Selbst tätig werden und die eigene Ohnmacht überwinden
Was aber können die vier Hauptamtlichen und die 170 Ehrenamtlichen der katholischen und der evangelischen Telefonseelsorge für die Anruferinnen und Anrufer tun? Sie können da sein, Tag und Nacht, werktags und am Wochenende, zuhören und Fragen stellen. „Und manchmal können wir Wege aufzeigen, wie aus der Ohnmacht heraus Unterstützung für andere wachsen kann. „Es kann helfen, zu einem Friedensgebet oder einer Demo zu gehen und zu sehen, ich bin mit meinen Gefühlen nicht allein. Oder ich kann einen Beitrag zu einem Hilfspaket leisten, dort ehrenamtlich mit anpacken, wo ein Konvoi in die Ukraine vorbereitet wird oder wo Flüchtende ankommen. Zu erleben, ich kann etwas tun, kann enorm helfen“, sagt Bernd Müller, der stellvertretende Leiter von Ruf und Rat. „Wir erleben gerade in dieser schwierigen Zeit eine enorme Solidarität und Hilfsbereitschaft. Da werden menschliche Höchstleistungen sichtbar, wir müssen sie nur wahrnehmen“, so Gabriele Stark.
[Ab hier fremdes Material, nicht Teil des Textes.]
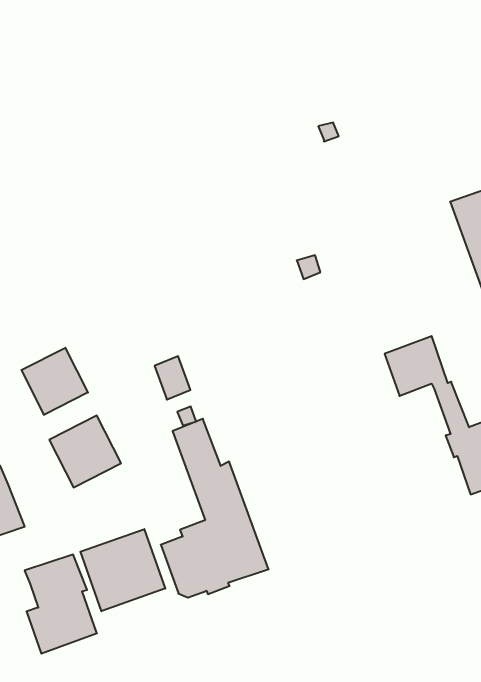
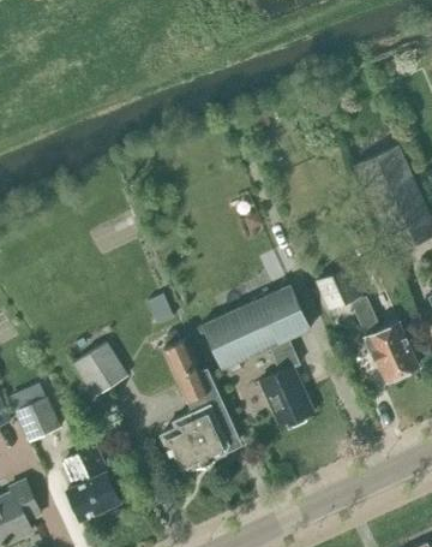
building: [21,348,88,415] -> none
building: none -> [202,286,313,428]
building: [80,529,165,611] -> none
Jüngere Menschen suchen sich in der Chatberatung Hilfe
Die beiden Stuttgarter Telefonseelsorgen haben im vergangenen Jahr 32 885 Gespräche geführt. Was die Haupt- und Ehrenamtlichen der beiden Telefonseelsorgen wahrnehmen: zwei Jahre Pandemie haben die Haltung vieler Menschen gegenüber dem Staat verändert: „Das Vertrauen, dass der Staat die Krise für uns alle regeln kann, ist deutlich erschüttert“, stellt Bernd Müller fest. Auch dies wecke wiederum Ängste. Nahezu unverändert ist die Zusammensetzung der Anrufenden: 72,3% Prozent sind Frauen, 27,3% Männer. In vielen Fällen geht es um Ängste, Depressionen, Lebenskrisen. Während ältere Menschen ganz selbstverständlich zum Hörer greifen, nehmen jüngere im Alter zwischen 20 und 29 Jahren verstärkt die Chatberatung in Anspruch. Sowohl bei der evangelischen als auch bei der katholischen Telefonseelsorge sind rund um die Uhr Frauen und Männer ehrenamtlich im Einsatz. Alle haben vorher eine Ausbildung über mindestens 150 Stunden durchlaufen. 2023 beginnen die nächsten Ausbildungskurse für Ehrenamtliche.